#### PROBLEM DETAILS
In the lines below, switch "COMENTARIOS" to "COMMENTS" wherever it appears, and keep everything else unchanged.

=== Begin Enclosure ===

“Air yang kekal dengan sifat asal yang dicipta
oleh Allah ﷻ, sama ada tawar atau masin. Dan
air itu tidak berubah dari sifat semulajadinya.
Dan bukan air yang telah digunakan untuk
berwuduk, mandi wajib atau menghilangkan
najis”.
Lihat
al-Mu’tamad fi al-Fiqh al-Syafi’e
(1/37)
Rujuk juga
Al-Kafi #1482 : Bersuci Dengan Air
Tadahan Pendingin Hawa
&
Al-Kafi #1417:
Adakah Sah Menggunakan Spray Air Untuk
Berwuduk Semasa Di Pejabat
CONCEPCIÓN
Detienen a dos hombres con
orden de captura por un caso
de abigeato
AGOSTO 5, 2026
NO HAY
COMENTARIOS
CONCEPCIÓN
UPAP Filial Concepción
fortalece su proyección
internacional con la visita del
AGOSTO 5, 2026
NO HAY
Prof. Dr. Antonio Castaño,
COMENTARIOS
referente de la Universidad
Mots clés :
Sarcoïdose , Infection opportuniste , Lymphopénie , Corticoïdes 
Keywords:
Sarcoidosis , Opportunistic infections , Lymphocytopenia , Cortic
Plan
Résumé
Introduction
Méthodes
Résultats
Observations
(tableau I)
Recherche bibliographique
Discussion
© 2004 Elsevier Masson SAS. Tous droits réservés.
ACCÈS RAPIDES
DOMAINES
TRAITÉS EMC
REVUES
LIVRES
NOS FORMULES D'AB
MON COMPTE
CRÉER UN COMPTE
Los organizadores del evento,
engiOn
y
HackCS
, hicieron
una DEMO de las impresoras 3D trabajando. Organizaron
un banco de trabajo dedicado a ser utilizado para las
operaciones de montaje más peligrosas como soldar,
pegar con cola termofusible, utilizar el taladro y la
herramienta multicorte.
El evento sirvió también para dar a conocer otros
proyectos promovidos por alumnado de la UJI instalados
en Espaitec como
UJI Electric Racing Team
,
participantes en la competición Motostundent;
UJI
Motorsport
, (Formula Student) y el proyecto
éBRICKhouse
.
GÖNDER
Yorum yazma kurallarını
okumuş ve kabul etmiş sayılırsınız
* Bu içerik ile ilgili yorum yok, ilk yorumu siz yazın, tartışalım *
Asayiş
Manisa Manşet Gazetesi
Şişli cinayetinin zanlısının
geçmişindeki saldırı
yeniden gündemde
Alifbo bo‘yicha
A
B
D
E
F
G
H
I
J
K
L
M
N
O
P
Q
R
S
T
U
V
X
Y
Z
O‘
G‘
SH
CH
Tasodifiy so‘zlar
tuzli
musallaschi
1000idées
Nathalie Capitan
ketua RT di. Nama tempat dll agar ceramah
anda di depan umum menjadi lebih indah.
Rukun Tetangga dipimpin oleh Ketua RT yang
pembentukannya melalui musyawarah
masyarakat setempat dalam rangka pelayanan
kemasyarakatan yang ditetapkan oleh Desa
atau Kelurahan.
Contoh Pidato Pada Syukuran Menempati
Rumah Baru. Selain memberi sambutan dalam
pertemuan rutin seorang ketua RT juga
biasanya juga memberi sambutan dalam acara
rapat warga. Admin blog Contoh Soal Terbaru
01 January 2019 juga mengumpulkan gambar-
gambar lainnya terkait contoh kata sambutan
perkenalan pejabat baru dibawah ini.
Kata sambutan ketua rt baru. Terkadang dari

=== End Enclosure ===

#### ANSWER SPACE
“Air yang kekal dengan sifat asal yang dicipta
oleh Allah ﷻ, sama ada tawar atau masin. Dan
air itu tidak berubah dari sifat semulajadinya.
Dan bukan air yang telah digunakan untuk
berwuduk, mandi wajib atau menghilangkan
najis”.
Lihat
al-Mu’tamad fi al-Fiqh al-Syafi’e
(1/37)
Rujuk juga
Al-Kafi #1482 : Bersuci Dengan Air
Tadahan Pendingin Hawa
&
Al-Kafi #1417:
Adakah Sah Menggunakan Spray Air Untuk
Berwuduk Semasa Di Pejabat
CONCEPCIÓN
Detienen a dos hombres con
orden de captura por un caso
de abigeato
AGOSTO 5, 2026
NO HAY
COMMENTS
CONCEPCIÓN
UPAP Filial Concepción
fortalece su proyección
internacional con la visita del
AGOSTO 5, 2026
NO HAY
Prof. Dr. Antonio Castaño,
COMMENTS
referente de la Universidad
Mots clés :
Sarcoïdose , Infection opportuniste , Lymphopénie , Corticoïdes 
Keywords:
Sarcoidosis , Opportunistic infections , Lymphocytopenia , Cortic
Plan
Résumé
Introduction
Méthodes
Résultats
Observations
(tableau I)
Recherche bibliographique
Discussion
© 2004 Elsevier Masson SAS. Tous droits réservés.
ACCÈS RAPIDES
DOMAINES
TRAITÉS EMC
REVUES
LIVRES
NOS FORMULES D'AB
MON COMPTE
CRÉER UN COMPTE
Los organizadores del evento,
engiOn
y
HackCS
, hicieron
una DEMO de las impresoras 3D trabajando. Organizaron
un banco de trabajo dedicado a ser utilizado para las
operaciones de montaje más peligrosas como soldar,
pegar con cola termofusible, utilizar el taladro y la
herramienta multicorte.
El evento sirvió también para dar a conocer otros
proyectos promovidos por alumnado de la UJI instalados
en Espaitec como
UJI Electric Racing Team
,
participantes en la competición Motostundent;
UJI
Motorsport
, (Formula Student) y el proyecto
éBRICKhouse
.
GÖNDER
Yorum yazma kurallarını
okumuş ve kabul etmiş sayılırsınız
* Bu içerik ile ilgili yorum yok, ilk yorumu siz yazın, tartışalım *
Asayiş
Manisa Manşet Gazetesi
Şişli cinayetinin zanlısının
geçmişindeki saldırı
yeniden gündemde
Alifbo bo‘yicha
A
B
D
E
F
G
H
I
J
K
L
M
N
O
P
Q
R
S
T
U
V
X
Y
Z
O‘
G‘
SH
CH
Tasodifiy so‘zlar
tuzli
musallaschi
1000idées
Nathalie Capitan
ketua RT di. Nama tempat dll agar ceramah
anda di depan umum menjadi lebih indah.
Rukun Tetangga dipimpin oleh Ketua RT yang
pembentukannya melalui musyawarah
masyarakat setempat dalam rangka pelayanan
kemasyarakatan yang ditetapkan oleh Desa
atau Kelurahan.
Contoh Pidato Pada Syukuran Menempati
Rumah Baru. Selain memberi sambutan dalam
pertemuan rutin seorang ketua RT juga
biasanya juga memberi sambutan dalam acara
rapat warga. Admin blog Contoh Soal Terbaru
01 January 2019 juga mengumpulkan gambar-
gambar lainnya terkait contoh kata sambutan
perkenalan pejabat baru dibawah ini.
Kata sambutan ketua rt baru. Terkadang dari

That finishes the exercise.